═════ Data for analysis ═════

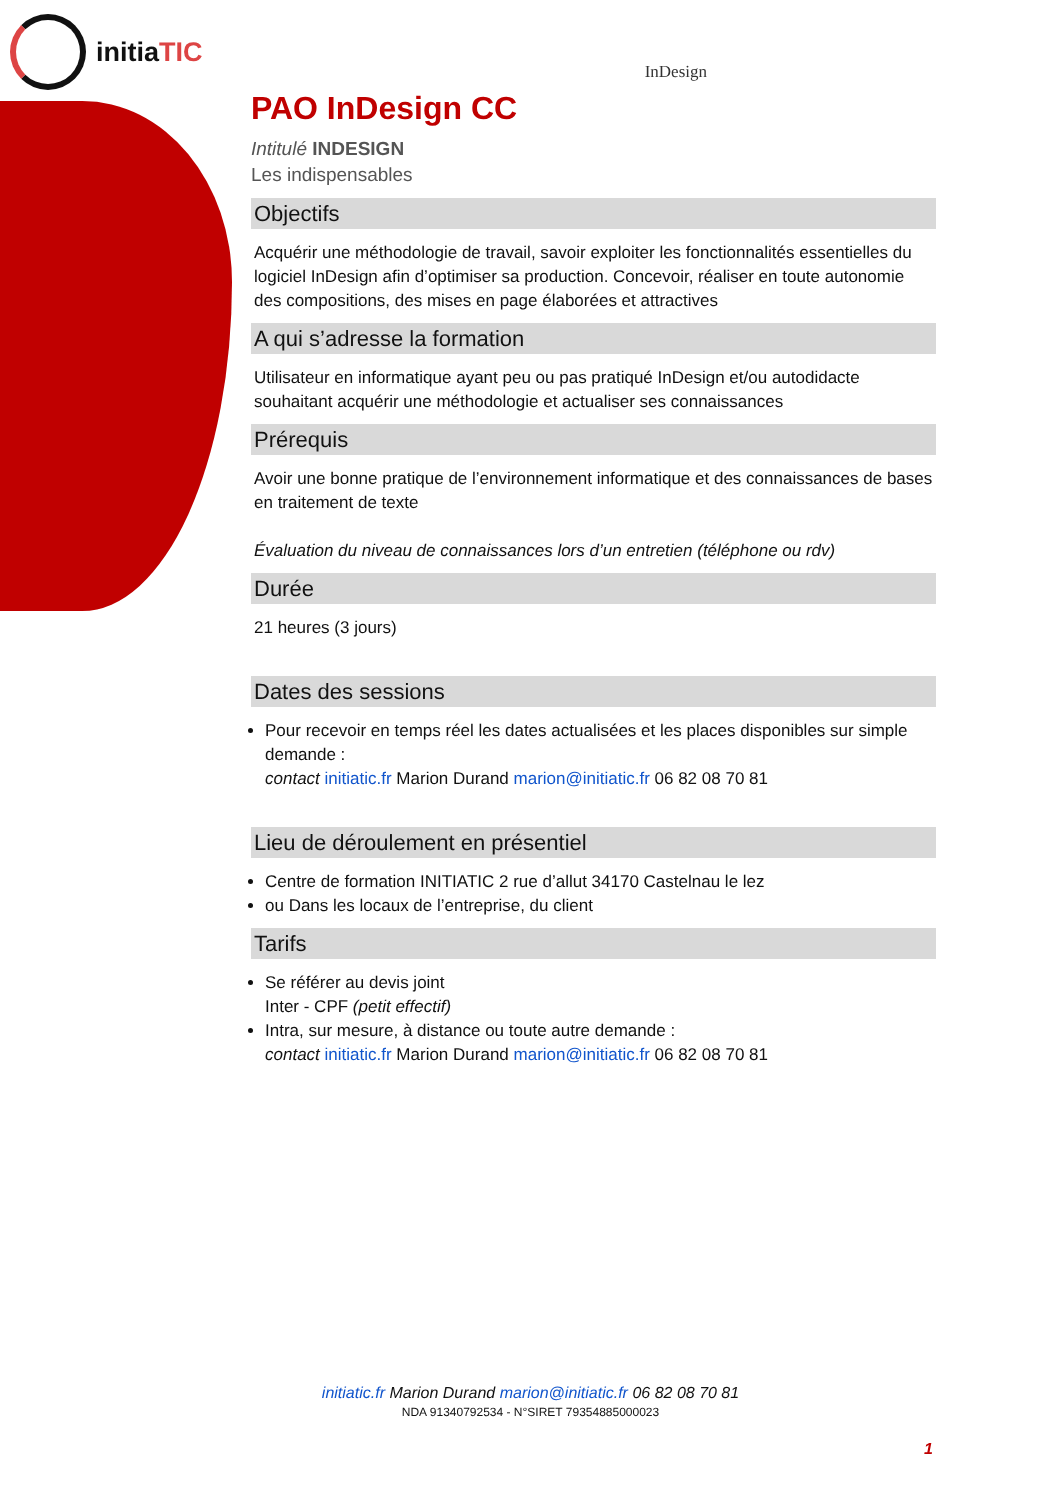initiaTIC
InDesign
PAO InDesign CC
Intitulé INDESIGN
Les indispensables
Objectifs
Acquérir une méthodologie de travail, savoir exploiter les fonctionnalités essentielles du logiciel InDesign afin d’optimiser sa production. Concevoir, réaliser en toute autonomie des compositions, des mises en page élaborées et attractives
A qui s’adresse la formation
Utilisateur en informatique ayant peu ou pas pratiqué InDesign et/ou autodidacte souhaitant acquérir une méthodologie et actualiser ses connaissances
Prérequis
Avoir une bonne pratique de l’environnement informatique et des connaissances de bases en traitement de texte
Évaluation du niveau de connaissances lors d’un entretien (téléphone ou rdv)
Durée
21 heures (3 jours)
Dates des sessions
Pour recevoir en temps réel les dates actualisées et les places disponibles sur simple demande :
contact initiatic.fr Marion Durand marion@initiatic.fr 06 82 08 70 81
Lieu de déroulement en présentiel
Centre de formation INITIATIC 2 rue d’allut 34170 Castelnau le lez
ou Dans les locaux de l’entreprise, du client
Tarifs
Se référer au devis joint
Inter - CPF (petit effectif)
Intra, sur mesure, à distance ou toute autre demande :
contact initiatic.fr Marion Durand marion@initiatic.fr 06 82 08 70 81
initiatic.fr Marion Durand marion@initiatic.fr 06 82 08 70 81
NDA 91340792534 - N°SIRET 79354885000023
1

═════

Work item |
All entries above are to be restated exactly, with every image omitted.

Exercise result |
initiaTIC
InDesign
PAO InDesign CC
Intitulé INDESIGN
Les indispensables
Objectifs
Acquérir une méthodologie de travail, savoir exploiter les fonctionnalités essentielles du logiciel InDesign afin d’optimiser sa production. Concevoir, réaliser en toute autonomie des compositions, des mises en page élaborées et attractives
A qui s’adresse la formation
Utilisateur en informatique ayant peu ou pas pratiqué InDesign et/ou autodidacte souhaitant acquérir une méthodologie et actualiser ses connaissances
Prérequis
Avoir une bonne pratique de l’environnement informatique et des connaissances de bases en traitement de texte
Évaluation du niveau de connaissances lors d’un entretien (téléphone ou rdv)
Durée
21 heures (3 jours)
Dates des sessions
Pour recevoir en temps réel les dates actualisées et les places disponibles sur simple demande :
contact initiatic.fr Marion Durand marion@initiatic.fr 06 82 08 70 81
Lieu de déroulement en présentiel
Centre de formation INITIATIC 2 rue d’allut 34170 Castelnau le lez
ou Dans les locaux de l’entreprise, du client
Tarifs
Se référer au devis joint
Inter - CPF (petit effectif)
Intra, sur mesure, à distance ou toute autre demande :
contact initiatic.fr Marion Durand marion@initiatic.fr 06 82 08 70 81
initiatic.fr Marion Durand marion@initiatic.fr 06 82 08 70 81
NDA 91340792534 - N°SIRET 79354885000023
1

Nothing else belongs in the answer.